[Pose estimation data]
__________________________________________________

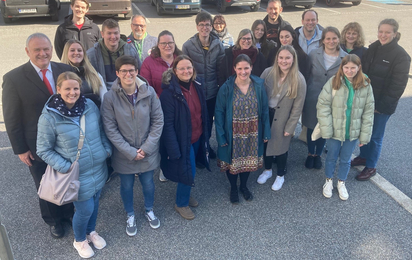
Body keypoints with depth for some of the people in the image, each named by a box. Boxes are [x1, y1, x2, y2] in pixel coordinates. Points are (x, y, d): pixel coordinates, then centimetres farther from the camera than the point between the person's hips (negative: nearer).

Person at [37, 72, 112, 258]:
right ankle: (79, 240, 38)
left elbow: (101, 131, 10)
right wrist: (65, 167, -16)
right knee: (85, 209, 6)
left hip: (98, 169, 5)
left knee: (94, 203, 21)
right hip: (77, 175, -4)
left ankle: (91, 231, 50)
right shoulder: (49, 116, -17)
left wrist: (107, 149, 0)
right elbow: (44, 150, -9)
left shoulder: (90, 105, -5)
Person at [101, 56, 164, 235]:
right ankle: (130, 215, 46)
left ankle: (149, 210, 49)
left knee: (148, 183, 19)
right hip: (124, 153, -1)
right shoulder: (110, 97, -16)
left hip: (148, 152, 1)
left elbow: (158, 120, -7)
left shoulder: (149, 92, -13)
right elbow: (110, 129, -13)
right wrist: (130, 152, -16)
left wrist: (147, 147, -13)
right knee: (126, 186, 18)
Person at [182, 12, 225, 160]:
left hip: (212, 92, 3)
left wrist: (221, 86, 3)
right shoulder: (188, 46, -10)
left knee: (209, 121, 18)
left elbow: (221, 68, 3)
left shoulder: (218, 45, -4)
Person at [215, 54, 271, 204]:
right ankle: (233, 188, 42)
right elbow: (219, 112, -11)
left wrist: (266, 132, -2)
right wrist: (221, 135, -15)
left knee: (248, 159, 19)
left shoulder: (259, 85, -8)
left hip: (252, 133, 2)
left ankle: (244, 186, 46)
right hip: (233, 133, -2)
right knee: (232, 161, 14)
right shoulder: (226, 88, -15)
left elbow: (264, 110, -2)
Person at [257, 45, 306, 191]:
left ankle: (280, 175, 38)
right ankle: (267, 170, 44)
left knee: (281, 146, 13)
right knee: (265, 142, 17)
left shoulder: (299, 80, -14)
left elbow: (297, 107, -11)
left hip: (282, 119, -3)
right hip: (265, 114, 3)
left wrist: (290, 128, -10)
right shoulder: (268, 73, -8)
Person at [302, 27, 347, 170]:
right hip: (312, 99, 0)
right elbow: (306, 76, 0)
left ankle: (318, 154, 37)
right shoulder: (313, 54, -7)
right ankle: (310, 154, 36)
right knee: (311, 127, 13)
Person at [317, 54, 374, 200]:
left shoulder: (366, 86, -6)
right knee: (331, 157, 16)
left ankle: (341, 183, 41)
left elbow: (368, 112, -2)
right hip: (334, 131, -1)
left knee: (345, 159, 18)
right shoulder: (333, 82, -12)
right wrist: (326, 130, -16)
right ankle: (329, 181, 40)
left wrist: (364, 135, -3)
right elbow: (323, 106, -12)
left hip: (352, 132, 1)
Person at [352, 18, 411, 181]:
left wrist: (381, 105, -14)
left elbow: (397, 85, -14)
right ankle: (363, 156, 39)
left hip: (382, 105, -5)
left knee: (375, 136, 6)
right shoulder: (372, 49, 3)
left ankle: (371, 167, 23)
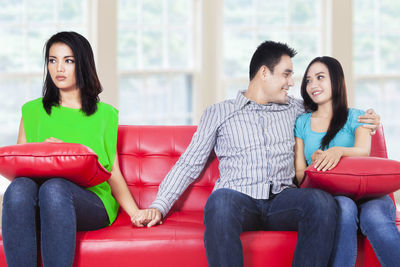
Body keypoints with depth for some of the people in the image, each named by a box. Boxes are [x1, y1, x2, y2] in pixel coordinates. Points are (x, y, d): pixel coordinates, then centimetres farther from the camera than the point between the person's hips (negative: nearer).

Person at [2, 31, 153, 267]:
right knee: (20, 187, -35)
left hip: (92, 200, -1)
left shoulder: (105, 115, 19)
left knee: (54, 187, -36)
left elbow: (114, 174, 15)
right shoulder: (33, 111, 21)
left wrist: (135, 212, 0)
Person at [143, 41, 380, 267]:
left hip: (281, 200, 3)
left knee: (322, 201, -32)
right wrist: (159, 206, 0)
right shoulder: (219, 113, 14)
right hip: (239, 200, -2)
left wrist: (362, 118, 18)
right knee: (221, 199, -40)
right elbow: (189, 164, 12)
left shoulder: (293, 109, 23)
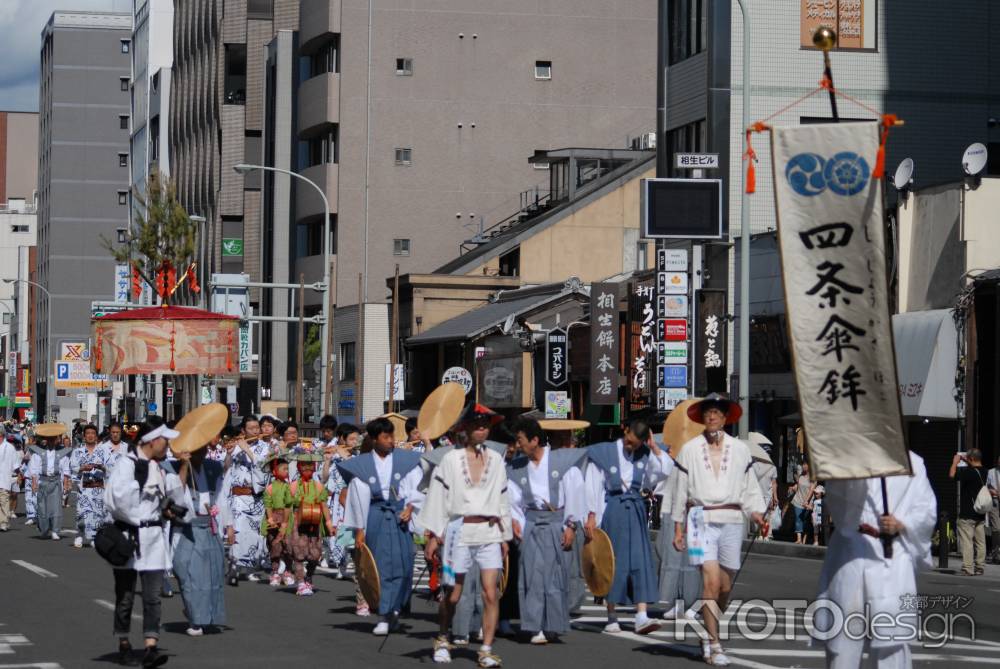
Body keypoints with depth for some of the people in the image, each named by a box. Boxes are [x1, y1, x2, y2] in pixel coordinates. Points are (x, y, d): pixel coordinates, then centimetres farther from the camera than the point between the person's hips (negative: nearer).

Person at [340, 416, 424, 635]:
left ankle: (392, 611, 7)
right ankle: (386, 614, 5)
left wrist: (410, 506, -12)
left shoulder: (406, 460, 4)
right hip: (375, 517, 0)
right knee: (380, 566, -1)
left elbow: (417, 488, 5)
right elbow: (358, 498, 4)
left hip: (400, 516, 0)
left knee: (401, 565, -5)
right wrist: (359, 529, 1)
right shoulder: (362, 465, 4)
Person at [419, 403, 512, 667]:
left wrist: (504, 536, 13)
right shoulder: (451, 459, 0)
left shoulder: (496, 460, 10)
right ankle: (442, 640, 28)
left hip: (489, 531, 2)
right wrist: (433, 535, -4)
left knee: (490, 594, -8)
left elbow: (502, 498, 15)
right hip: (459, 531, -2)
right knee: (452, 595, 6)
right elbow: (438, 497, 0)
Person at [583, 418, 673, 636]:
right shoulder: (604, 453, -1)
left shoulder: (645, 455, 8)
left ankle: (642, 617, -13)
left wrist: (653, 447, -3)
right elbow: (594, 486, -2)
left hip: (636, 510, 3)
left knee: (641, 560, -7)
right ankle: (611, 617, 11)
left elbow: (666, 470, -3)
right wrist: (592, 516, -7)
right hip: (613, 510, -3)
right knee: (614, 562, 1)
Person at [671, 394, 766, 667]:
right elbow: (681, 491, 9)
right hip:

__________________________________________________

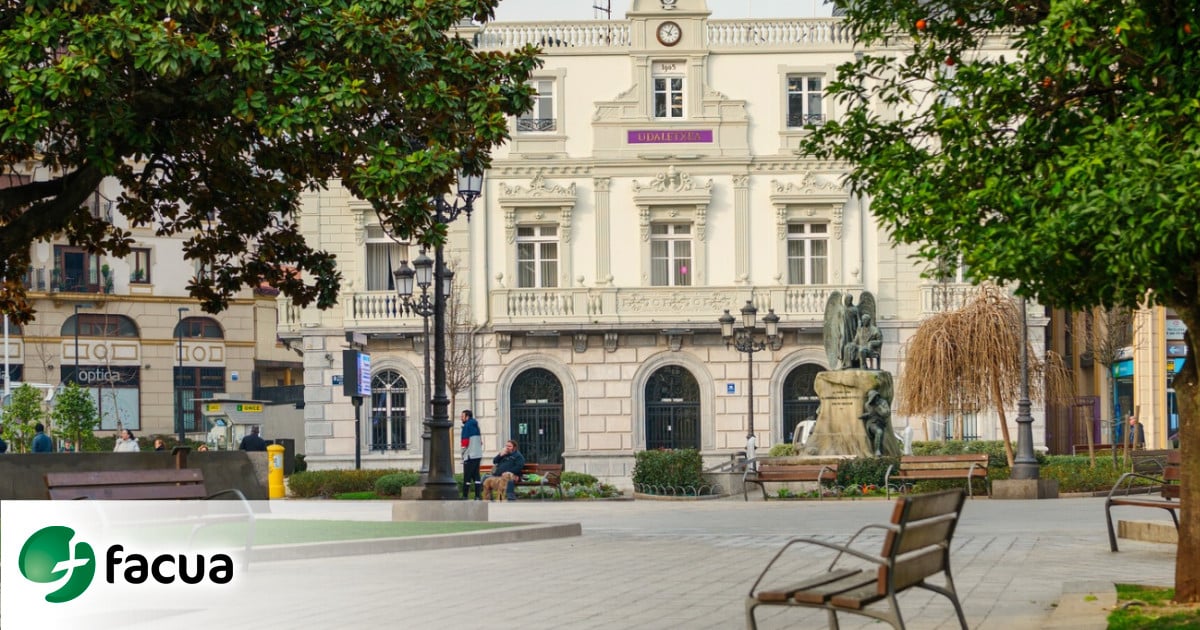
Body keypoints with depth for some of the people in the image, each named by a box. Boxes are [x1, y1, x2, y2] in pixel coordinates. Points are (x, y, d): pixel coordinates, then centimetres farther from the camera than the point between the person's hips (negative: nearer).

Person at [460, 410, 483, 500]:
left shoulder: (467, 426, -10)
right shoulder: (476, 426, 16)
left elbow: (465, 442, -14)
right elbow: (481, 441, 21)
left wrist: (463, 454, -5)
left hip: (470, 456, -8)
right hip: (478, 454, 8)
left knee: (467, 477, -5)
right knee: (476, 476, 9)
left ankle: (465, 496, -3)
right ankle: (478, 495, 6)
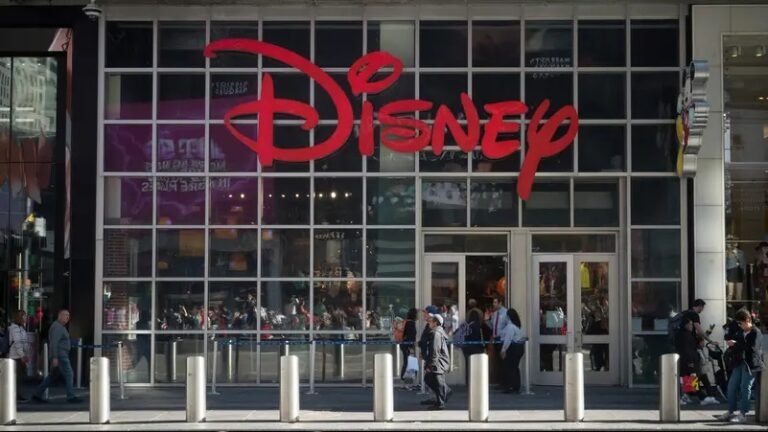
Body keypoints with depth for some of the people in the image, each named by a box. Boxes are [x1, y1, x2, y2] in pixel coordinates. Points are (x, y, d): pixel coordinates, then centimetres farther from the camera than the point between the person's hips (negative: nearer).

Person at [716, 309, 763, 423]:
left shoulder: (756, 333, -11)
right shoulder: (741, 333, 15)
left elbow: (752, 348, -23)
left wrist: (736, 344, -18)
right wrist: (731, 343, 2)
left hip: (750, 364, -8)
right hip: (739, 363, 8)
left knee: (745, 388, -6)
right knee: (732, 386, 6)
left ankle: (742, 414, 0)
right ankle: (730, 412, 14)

__________________________________________________

(Prompt):
Write out again each line of the material starting at the one containing "right knee: (331, 157, 16)" and ending at the one containing "left hip: (352, 132, 1)", offsetting every keypoint coordinate and depth value by adding 75 while keeping the rest of each line unchanged.

(Reply to the task):
right knee: (406, 232, 91)
left ankle: (416, 258, 116)
left elbow: (443, 187, 73)
right hip: (409, 206, 74)
left knee: (420, 234, 93)
right shoulder: (408, 157, 63)
right wrist: (401, 205, 59)
right ankle: (404, 256, 115)
left wrist: (439, 210, 72)
right elbow: (398, 181, 63)
left hip: (427, 207, 76)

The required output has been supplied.